[GIVEN PASSAGE]
———

Finnish Your Sandwich! Recipe

Finnish Your Sandwich!

Here is the little sandwich I made myself for lunch yesterday, using the fine Gululainen Reissumies Täysjyväruis Fullkornsrag (rye bread rounds) that Maxence brought me back from his trip to Helsinki.

This isn’t a recipe really, I pretty much just used what I had on hand, spreading some Mme Loïc cheese (an addictive kind of cream cheese from Brittany) on one side and Branston pickles on the other, laying pieces of bone-in ham on top, and cramming the sandwich with as much chopped celery as would fit.

When I tore off the celery stalks I needed from the bunch, I unfortunately had to evict a fat little worm that had set up residence there. I’m not sure if the little guy was dead or just numb from the cold in the vegetable drawer, but I do hope he found new play buddies in the trash…

This good, healthy sandwich was washed down by a tall glass of Gazpacho, that slightly spicy, cold tomato soup from Spain that you can buy in cartons at grocery stores here. A wonderful match for the earthy taste of rye, it turns out.

Things Clotilde Loves

Japanese Mandoline Slicer
Japanese Mandoline Slicer

The indispensable utensil for paper-thin vegetable slices

  • $23
OXO Digital Scale
OXO Digital Scale

A trusty food scale for precise cooking and baking measurements

  • $49.95
  • Ciao Clotilde, your post reminds me I haven’t reported about a lunch idea born under the influence of C&Z: a tartine (or wannabe) made with white bread, a little butter, your own caramelized shallots and a fillet of smoked herring. delicious with raw, crunchy fennel on the side (for me, not for you, as your readers know – any salad will do, obviously). Caution: smoked herring can cause addiction in predisposed subjects.

———

[PROVIDED MATERIAL]
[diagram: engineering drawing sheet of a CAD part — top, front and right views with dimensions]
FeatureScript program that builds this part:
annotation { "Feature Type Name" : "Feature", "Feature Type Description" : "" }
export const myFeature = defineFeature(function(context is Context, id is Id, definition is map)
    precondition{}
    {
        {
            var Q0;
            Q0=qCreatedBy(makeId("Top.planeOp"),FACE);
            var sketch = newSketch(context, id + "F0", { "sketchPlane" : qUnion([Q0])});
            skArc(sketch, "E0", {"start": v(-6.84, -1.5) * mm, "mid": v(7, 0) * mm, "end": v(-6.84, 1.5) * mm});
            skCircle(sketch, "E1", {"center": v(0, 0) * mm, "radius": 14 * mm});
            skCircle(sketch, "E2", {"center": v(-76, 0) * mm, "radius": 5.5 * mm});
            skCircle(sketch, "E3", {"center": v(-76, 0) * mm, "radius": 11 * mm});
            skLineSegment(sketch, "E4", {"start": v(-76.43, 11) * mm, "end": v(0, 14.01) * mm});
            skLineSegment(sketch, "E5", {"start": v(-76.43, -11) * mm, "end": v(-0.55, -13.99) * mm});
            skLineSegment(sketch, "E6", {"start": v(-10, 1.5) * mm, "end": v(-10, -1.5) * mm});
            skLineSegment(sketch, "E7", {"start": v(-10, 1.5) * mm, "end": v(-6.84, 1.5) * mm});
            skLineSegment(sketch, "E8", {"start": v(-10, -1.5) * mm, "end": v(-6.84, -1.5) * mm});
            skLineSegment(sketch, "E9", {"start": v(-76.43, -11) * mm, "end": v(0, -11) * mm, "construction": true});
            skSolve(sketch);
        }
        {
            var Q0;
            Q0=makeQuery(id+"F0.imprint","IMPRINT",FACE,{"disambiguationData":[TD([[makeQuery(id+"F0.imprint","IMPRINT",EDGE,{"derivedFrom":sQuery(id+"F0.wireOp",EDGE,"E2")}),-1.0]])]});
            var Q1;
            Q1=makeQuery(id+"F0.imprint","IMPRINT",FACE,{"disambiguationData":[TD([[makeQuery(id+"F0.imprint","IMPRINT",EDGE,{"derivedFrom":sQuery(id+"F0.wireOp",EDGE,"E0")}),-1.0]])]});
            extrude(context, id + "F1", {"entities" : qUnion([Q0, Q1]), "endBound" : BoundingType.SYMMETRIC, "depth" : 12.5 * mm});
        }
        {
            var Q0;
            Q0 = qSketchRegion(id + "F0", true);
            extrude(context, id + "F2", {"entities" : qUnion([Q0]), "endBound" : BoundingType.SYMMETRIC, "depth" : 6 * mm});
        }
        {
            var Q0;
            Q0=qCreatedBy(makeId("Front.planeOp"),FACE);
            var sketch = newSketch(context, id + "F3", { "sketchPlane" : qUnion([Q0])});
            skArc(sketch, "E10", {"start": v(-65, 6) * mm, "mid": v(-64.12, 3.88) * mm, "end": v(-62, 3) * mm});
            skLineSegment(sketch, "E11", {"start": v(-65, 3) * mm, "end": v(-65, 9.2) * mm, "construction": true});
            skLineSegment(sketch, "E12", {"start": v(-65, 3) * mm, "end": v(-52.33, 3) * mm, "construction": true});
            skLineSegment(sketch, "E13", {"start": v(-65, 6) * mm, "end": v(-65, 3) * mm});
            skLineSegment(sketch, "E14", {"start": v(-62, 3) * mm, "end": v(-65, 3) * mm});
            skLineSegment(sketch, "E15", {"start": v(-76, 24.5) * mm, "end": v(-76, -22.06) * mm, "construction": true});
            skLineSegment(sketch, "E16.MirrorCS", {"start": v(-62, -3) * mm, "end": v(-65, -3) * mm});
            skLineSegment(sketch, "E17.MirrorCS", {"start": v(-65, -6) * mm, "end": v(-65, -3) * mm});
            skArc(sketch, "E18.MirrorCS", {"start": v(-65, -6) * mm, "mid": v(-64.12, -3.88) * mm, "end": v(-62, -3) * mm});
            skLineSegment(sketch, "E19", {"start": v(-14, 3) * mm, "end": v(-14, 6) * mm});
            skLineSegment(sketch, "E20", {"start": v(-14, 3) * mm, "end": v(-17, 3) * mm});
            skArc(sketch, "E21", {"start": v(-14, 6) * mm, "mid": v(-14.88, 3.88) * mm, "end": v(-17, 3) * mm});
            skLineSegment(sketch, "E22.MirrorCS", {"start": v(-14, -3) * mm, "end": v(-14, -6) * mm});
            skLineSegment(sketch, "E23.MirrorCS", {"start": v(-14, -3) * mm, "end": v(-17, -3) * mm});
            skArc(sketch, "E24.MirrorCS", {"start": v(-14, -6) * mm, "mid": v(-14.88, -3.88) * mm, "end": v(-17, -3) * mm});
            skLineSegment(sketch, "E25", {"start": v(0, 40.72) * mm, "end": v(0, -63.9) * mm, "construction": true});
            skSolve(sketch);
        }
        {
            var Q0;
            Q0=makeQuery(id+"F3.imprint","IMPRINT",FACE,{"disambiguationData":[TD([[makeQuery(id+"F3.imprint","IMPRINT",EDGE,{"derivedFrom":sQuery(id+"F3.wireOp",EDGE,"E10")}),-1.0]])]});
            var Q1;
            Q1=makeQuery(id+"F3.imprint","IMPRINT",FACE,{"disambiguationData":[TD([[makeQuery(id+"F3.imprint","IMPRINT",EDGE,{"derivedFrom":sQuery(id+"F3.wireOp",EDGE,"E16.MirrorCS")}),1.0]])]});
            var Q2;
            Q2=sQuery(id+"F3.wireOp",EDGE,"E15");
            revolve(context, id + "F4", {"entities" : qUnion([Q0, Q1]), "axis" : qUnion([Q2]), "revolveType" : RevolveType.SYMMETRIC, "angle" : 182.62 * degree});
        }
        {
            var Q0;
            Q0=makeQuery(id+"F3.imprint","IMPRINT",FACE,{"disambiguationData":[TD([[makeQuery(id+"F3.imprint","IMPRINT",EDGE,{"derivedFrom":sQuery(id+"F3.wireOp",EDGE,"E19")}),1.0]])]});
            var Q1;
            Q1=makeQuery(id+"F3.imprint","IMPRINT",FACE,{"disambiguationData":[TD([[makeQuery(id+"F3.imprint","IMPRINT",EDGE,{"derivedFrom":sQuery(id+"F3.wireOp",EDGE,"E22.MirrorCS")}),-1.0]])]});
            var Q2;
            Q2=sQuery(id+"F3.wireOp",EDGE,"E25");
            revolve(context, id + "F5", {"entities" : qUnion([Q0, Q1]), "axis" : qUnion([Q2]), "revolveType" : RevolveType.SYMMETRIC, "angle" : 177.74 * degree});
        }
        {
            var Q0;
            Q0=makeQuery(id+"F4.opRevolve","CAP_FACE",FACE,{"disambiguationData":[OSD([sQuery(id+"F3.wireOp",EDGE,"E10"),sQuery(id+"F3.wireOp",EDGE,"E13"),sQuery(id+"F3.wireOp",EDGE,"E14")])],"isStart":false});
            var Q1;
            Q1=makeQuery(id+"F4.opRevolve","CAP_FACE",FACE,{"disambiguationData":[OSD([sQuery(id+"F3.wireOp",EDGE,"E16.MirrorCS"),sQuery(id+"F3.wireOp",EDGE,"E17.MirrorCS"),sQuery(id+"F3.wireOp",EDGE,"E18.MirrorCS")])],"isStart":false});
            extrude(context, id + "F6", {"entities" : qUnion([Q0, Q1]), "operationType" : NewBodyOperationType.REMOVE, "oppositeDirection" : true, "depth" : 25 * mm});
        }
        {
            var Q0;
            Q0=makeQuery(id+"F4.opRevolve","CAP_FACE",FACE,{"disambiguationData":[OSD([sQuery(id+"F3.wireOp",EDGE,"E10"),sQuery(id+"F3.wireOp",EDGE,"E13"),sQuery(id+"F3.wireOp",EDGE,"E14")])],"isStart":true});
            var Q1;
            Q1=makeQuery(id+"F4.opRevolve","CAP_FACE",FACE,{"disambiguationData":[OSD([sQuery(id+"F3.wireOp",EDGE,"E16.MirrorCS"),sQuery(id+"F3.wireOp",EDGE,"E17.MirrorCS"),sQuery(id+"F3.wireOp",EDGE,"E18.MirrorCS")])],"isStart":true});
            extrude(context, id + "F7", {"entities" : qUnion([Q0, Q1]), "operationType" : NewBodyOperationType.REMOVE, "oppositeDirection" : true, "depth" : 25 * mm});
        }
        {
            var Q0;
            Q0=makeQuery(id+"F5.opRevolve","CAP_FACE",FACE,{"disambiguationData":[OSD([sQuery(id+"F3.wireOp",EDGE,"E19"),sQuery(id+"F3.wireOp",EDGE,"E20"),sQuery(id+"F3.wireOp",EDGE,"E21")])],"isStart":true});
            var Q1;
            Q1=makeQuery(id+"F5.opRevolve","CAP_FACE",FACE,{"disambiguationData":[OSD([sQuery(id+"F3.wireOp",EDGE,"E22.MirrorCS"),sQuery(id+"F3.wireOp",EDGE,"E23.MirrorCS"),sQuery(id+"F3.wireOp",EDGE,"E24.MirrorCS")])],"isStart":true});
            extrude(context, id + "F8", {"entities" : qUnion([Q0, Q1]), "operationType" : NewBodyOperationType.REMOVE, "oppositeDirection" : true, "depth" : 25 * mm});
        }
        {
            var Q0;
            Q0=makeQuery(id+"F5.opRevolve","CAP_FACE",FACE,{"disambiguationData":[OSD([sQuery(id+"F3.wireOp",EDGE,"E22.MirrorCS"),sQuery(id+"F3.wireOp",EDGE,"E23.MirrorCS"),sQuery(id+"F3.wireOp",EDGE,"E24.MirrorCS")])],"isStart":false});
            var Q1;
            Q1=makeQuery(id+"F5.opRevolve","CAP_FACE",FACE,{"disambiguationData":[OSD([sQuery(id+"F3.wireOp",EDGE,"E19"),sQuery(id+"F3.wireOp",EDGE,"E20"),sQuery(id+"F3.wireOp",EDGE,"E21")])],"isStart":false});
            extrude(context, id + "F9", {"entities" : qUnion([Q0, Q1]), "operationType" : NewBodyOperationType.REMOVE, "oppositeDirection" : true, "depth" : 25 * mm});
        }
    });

———

[AIM]
According to the sandwich post, why isn't the lunch really a recipe? Answer in one to three sentences. The entries after the sandwich post are separate material, unrelated to it.

[PROBLEM SOLUTION]
It isn't really a recipe because the sandwich was made from whatever was on hand. Mme Loïc cheese went on one side, Branston pickles on the other, bone-in ham on top, and as much chopped celery as would fit, all on the rye bread rounds brought back from Helsinki.